Sermon for the Fourth Sunday in Lent (B) preached on Sunday, March 10, 2024.
One of the most shocking things about the Gospel is that God does not love who we love because we love them. In our conversations we are forever influencing others by whom we like or do not like. We presume that is enough. We are good judges of character. We have good instincts. We are fair minded folks. But God does not need our help to determine who is fit for the Kingdom. In fact, He out and out refuses that help. We are not the judges; like everyone else, we are the judged.
Nicodemus was guilty of the same sin we are. He thought he could predict and control God and in particular the Spirit. That is what we want to do. We think we are helping God though none of us ever thinks we are hindering Him in His saving work. We think it helps if we prompt God on what He ought to do and those whom He ought to save and when He ought to be saving them. But the Lord does not cede control of the work of the Gospel or the Spirit to you or to me. Nor does He work on the schedule we give Him. The Lord works on His own timetable to accomplish His purpose when He chooses. Nowhere is that more true than with salvation.
How hard it is for us to hear this! We think that we can improve upon the Word and the Sacraments. We think that we might have learned some business strategies from the fast food giants and mega retailers of this world or from the experts in marketing and advertising to which Main Street pays attention. We presume that you can condense success down to a methodology. But what God give us is nothing of the kind. Instead He gives us the unthinkable. The Spirit blows where He wills and the Gospel is God hanging on our cross.
Nicodemus was in the presence of the Son of the Most High God but it did not help. Instead, he had questions and even reasons why God’s way would not work. He was staring right square into the face of the Savior of the world but could not see the obvious. We are the same. We try to credit the power of decision and minimize the Holy Spirit. We think that the Gospel needs our help when we need its help. We think that the cross needs to be replaced by something more profound or welcoming. We think that we need to understand God in order to believe in Him. What fools we are. God’s response is what condemns us. The Lord mounted on a cross. That is what will save the world and save you and me. Not gimmicks or marketing strategies but the Word of the cross.
God so loved the world that He did not ask us who we thought a savior should be or what salvation should look like.

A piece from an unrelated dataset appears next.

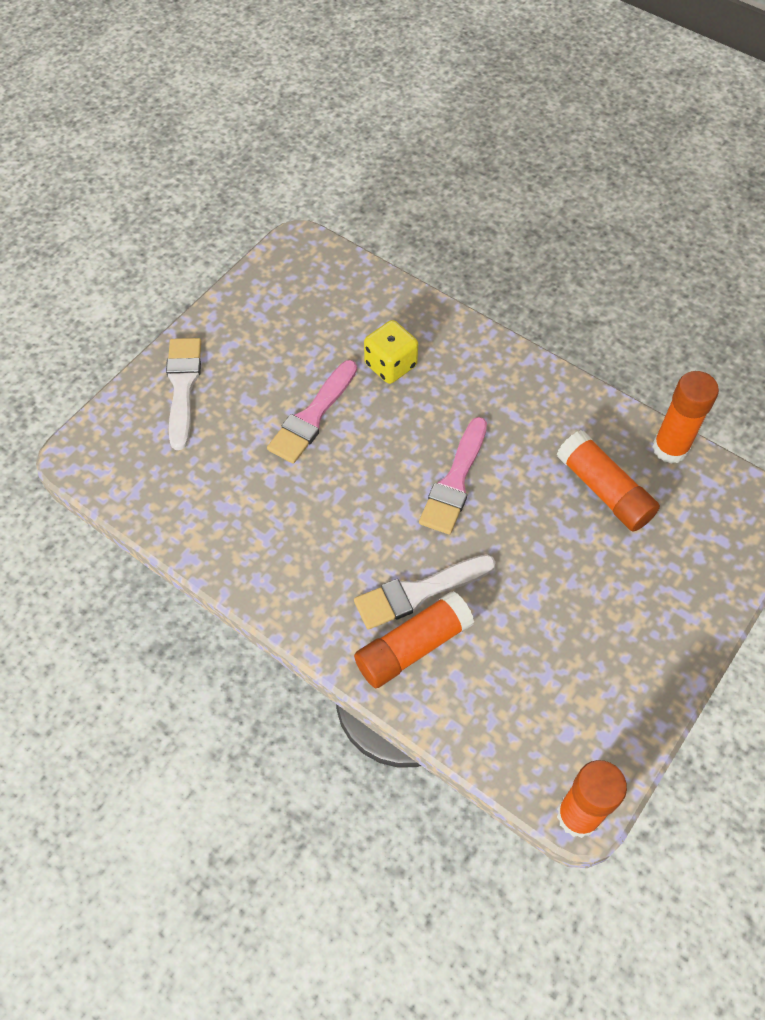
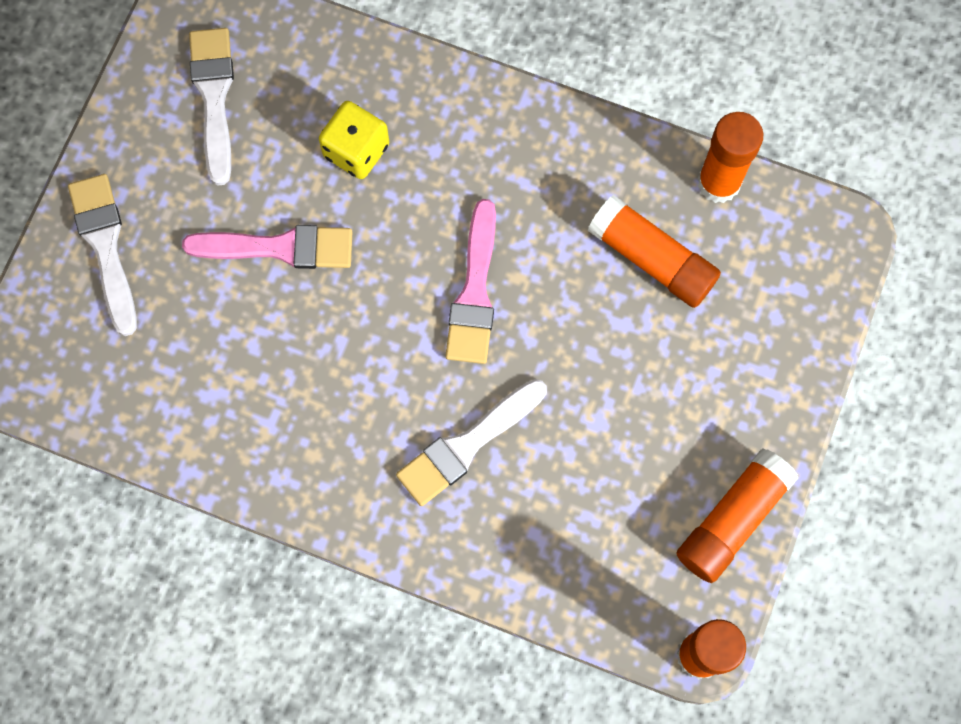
camera: 15 degrees left, 15 degrees up
pink brush [267,360,357,464] -> pink brush turned 105 degrees counterclockwise [182,225,352,269]
orange glue stick [354,591,474,688] -> orange glue stick moved to [676,448,798,583]
none -> white brush [189,28,234,186]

Instead He gave His only Son that whosoever believes in Him should not perish but have everlasting life. We expected God to condemn us but the Lord over all things came to save us. Like Nicodemus, we are still trying to wrap our hearts around that.
Scripture says God’s ways are not our ways. We hear that all the time but nowhere are the words more profound than with how He saves who He saves. We want a God who is reasonable and whom you can reason with. We want a God who has come to sort out evil from good and not a God who loves all sinners. We want a God who enables us to save ourselves and not a God who saves us apart from anything we decide or do. We want a God who saves by some means that we can accept and not a God who raises up His only Son on the wood of the cross. The Spirit blows where He wills, our Lord said to Nicodemus and boy did He mean it.
For God so loved us is understandable but not a God who loved the whole world. For God to give His Son to lead us home in triumph is understandable but not a God who accomplishes victory by means of suffering and death on an instrument of shame and derision. For God to save those who cleaned up their lives and at least tried to be holy is understandable but not a God who asks only faith from us and gives us the Spirit to make even that possible. God plays no games. This is not a joke or even theoretical to Him. This is practical and the most serious of business. And in this business of salvation, God is the expert and you and I are the amateurs.
We want a God who will condemn our enemies and give hell to those we do not like. We want a God who will hide our sins while exposing the sins of others. We want a God who rewards our efforts with salvation and who punishes the people we cannot stand no matter how good their efforts. Nothing is as confounding to us as the God who lifts up His Son upon the pole of the cross and calls on everyone to look upon Him with faith and be saved.
What is amazing is not that Nicodemus did not get it. What is amazing is that God actually loves Nicodmus despite how wrong he was about God and His kingdom. What is amazing is not those who are not saved but that any of us is saved. None of it makes sense to us and God is not trying to make it sensible. It is the scandal of faith and the scandal of the cross. Repent. Believe. Obey.
What God looks for from Nicodemus and from each of us is not our consent or even our assent. He certainly does not ask for our understanding or comprehension of His purpose or ways. What He asks for from us is this. Faith. The moments where we look up to the cross in wonder and blurt outloud: Jesus died for me. The aha moments of Christian faith are not breakthroughs of understanding or comprehension but the amens of faith to what is outlandishly generous, lavish, extravagant, and merciful.
Jesus died for sinners of which I am one. You are trying to crack the mystery of the Trinity or to unlock the secret of how creation came to be or explain why some are saved and others not. None of that is yours to know or comprehend. All you need is right there in John 3:16-17.
“For God so loved the world, that he gave his only Son, that whoever believes in him should not perish but have eternal life. For God did not send his Son into the world to condemn the world, but in order that the world might be saved through him.” Where faith clings to those words, the light dawns and salvation is come. Thanks be to God!